** Opening Information provided block **
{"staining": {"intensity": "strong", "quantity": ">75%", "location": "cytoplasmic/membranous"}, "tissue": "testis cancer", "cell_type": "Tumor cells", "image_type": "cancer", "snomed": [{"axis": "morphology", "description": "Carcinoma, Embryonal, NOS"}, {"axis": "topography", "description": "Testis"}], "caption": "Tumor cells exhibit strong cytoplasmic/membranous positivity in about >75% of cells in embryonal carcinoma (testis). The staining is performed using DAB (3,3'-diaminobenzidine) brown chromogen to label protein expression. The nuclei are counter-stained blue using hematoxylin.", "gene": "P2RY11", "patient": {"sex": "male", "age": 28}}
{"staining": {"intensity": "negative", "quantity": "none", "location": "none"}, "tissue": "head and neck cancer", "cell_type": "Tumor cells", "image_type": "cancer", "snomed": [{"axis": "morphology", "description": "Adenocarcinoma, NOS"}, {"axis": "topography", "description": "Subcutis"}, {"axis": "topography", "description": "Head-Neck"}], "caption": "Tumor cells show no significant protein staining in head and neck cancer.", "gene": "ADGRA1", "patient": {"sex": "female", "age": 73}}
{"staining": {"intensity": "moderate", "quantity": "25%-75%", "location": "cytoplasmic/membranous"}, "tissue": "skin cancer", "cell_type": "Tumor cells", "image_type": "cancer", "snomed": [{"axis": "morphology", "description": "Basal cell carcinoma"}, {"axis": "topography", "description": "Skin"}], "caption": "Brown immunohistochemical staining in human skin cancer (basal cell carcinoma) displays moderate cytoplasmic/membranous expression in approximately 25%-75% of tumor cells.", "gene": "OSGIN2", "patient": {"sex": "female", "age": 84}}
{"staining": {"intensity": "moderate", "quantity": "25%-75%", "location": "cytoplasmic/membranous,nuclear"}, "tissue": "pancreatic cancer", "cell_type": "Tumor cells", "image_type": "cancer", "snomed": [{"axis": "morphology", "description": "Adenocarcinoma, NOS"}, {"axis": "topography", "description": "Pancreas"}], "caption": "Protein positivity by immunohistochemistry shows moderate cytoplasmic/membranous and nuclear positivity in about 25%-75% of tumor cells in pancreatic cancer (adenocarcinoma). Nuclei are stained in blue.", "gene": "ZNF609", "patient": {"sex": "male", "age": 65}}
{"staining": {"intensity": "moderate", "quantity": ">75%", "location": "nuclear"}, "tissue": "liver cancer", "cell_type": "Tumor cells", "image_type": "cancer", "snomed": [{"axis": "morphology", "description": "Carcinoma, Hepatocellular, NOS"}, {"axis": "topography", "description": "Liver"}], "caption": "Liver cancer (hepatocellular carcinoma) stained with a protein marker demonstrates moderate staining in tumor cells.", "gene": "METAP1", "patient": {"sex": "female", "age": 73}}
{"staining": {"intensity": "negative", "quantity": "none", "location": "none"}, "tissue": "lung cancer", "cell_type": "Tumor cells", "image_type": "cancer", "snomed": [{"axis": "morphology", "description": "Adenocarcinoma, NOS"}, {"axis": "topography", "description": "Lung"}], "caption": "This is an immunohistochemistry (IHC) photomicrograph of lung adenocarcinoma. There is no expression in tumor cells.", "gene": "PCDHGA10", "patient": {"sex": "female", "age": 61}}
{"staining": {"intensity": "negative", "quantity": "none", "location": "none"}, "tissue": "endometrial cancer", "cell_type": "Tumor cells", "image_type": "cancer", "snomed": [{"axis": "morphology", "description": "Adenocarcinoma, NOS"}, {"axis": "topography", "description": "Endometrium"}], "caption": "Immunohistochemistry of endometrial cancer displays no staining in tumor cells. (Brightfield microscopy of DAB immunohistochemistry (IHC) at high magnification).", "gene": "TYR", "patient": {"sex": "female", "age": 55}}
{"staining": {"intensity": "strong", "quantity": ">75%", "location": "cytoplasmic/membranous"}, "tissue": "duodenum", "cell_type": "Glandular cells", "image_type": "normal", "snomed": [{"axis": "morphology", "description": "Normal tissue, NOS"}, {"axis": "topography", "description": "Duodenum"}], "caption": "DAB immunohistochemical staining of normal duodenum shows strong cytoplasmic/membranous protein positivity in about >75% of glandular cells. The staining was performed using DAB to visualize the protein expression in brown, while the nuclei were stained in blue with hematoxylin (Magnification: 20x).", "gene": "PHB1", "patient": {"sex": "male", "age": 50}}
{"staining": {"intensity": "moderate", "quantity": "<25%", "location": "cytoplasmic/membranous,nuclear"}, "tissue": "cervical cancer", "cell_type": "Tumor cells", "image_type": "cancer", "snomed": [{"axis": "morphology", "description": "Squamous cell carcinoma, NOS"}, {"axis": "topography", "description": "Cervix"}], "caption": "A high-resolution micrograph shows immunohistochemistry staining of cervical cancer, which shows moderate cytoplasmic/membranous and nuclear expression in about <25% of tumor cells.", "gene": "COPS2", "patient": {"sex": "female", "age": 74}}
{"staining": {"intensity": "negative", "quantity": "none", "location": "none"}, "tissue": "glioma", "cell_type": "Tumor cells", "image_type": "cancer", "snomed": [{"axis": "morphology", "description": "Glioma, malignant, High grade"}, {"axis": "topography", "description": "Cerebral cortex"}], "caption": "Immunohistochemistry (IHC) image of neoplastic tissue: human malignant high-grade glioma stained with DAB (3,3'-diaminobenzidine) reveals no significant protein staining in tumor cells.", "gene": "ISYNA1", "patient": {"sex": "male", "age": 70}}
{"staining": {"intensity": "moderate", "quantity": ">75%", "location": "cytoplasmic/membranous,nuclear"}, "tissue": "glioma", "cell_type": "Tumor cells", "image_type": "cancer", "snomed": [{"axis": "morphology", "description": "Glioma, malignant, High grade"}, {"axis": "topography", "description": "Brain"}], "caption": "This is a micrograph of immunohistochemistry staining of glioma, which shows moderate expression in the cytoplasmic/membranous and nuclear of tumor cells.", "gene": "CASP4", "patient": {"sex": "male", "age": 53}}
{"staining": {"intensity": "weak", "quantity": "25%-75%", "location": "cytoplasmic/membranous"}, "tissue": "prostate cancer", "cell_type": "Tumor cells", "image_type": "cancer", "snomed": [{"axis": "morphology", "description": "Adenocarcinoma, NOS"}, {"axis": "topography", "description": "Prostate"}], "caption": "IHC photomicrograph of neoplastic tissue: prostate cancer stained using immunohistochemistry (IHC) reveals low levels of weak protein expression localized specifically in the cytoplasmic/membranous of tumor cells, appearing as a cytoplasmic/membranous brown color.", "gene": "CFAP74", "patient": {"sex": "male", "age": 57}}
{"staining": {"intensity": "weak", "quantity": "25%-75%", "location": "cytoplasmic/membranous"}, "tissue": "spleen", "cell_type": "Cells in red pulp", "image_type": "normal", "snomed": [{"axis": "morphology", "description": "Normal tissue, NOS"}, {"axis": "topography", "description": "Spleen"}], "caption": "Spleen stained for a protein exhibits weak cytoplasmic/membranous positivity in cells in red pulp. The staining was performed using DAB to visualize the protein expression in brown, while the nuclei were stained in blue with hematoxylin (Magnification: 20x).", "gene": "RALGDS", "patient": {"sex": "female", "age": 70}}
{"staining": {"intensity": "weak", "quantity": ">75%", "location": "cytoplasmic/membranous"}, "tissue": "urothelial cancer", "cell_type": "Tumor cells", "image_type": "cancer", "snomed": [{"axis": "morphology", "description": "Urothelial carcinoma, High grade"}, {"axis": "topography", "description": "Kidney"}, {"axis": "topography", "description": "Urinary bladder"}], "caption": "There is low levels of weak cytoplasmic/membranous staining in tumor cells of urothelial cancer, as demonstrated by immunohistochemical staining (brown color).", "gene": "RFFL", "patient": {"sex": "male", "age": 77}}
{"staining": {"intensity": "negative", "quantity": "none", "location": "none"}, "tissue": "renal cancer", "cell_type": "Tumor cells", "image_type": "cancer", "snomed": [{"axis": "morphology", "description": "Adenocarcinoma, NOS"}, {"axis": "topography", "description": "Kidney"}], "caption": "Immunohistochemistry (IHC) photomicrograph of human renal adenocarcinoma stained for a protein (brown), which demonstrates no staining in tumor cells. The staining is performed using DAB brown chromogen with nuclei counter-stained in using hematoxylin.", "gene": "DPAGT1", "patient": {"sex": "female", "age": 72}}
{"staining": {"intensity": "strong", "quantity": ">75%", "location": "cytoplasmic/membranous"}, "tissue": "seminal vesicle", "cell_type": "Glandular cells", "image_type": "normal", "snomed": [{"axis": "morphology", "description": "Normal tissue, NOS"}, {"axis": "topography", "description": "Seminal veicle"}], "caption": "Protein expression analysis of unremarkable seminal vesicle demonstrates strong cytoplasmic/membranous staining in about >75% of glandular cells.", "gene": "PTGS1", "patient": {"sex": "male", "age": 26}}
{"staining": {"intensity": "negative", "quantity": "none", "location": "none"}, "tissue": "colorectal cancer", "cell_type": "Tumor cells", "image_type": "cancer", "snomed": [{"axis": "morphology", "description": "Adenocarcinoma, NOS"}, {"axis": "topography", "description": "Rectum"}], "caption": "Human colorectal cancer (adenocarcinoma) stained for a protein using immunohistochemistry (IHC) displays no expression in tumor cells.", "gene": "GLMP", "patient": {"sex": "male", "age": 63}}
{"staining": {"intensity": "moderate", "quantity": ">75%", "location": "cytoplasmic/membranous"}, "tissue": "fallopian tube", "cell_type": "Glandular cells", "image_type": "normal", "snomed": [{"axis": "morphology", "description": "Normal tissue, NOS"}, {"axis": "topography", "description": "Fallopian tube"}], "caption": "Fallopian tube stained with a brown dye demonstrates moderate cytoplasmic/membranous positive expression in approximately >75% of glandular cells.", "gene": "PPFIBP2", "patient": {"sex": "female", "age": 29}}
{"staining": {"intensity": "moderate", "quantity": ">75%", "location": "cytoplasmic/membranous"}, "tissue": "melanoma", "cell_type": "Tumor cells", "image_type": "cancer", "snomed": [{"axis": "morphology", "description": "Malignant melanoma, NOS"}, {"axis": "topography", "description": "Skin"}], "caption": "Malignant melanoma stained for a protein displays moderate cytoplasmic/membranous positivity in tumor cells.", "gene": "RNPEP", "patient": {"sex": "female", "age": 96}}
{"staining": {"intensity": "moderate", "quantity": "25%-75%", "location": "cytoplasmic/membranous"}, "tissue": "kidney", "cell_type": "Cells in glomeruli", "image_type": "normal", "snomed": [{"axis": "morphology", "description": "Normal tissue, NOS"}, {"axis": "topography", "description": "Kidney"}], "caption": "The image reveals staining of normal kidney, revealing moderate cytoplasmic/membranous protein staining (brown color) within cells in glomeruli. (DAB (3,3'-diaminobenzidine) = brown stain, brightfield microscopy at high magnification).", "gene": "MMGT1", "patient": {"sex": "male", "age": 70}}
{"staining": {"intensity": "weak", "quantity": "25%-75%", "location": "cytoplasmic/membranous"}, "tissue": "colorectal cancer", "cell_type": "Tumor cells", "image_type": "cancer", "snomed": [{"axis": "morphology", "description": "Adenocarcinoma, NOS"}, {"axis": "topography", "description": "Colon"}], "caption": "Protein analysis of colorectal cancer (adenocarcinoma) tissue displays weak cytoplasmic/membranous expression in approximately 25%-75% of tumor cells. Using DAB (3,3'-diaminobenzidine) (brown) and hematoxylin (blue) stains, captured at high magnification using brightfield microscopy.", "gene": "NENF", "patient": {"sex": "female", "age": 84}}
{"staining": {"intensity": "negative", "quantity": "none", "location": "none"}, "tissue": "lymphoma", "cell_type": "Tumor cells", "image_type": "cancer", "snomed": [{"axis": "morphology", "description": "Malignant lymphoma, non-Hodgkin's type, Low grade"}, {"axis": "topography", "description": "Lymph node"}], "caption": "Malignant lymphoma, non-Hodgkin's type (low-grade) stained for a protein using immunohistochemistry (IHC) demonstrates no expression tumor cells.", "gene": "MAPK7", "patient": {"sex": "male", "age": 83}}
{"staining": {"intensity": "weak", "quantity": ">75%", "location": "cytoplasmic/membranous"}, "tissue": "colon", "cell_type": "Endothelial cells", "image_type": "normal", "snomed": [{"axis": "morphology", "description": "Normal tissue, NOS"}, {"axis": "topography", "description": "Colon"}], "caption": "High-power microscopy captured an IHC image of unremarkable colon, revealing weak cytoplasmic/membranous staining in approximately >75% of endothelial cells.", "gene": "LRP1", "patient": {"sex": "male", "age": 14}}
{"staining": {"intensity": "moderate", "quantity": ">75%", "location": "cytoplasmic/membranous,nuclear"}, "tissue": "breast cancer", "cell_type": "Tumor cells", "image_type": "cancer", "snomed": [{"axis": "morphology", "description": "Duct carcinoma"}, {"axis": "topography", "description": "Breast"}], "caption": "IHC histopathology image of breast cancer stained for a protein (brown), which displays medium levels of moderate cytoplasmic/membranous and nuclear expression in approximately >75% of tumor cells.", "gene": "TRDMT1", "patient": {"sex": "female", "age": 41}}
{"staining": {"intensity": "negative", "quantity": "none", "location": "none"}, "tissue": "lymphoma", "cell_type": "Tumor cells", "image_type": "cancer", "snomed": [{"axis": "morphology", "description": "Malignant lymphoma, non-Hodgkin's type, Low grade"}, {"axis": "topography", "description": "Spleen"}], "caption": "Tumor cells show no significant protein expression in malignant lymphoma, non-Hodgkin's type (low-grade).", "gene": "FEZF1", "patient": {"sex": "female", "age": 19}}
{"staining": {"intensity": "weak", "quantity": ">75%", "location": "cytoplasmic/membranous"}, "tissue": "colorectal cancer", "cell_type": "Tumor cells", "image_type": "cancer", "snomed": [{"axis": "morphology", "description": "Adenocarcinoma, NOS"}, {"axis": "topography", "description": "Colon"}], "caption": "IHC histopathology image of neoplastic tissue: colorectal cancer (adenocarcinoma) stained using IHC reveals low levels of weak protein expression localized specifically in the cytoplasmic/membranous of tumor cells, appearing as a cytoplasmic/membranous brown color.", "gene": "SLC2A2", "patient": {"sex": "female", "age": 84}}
** Closing Information provided block **
Every line that contains "revealing" should be copied out of the data.

{"staining": {"intensity": "moderate", "quantity": "25%-75%", "location": "cytoplasmic/membranous"}, "tissue": "kidney", "cell_type": "Cells in glomeruli", "image_type": "normal", "snomed": [{"axis": "morphology", "description": "Normal tissue, NOS"}, {"axis": "topography", "description": "Kidney"}], "caption": "The image reveals staining of normal kidney, revealing moderate cytoplasmic/membranous protein staining (brown color) within cells in glomeruli. (DAB (3,3'-diaminobenzidine) = brown stain, brightfield microscopy at high magnification).", "gene": "MMGT1", "patient": {"sex": "male", "age": 70}}
{"staining": {"intensity": "weak", "quantity": ">75%", "location": "cytoplasmic/membranous"}, "tissue": "colon", "cell_type": "Endothelial cells", "image_type": "normal", "snomed": [{"axis": "morphology", "description": "Normal tissue, NOS"}, {"axis": "topography", "description": "Colon"}], "caption": "High-power microscopy captured an IHC image of unremarkable colon, revealing weak cytoplasmic/membranous staining in approximately >75% of endothelial cells.", "gene": "LRP1", "patient": {"sex": "male", "age": 14}}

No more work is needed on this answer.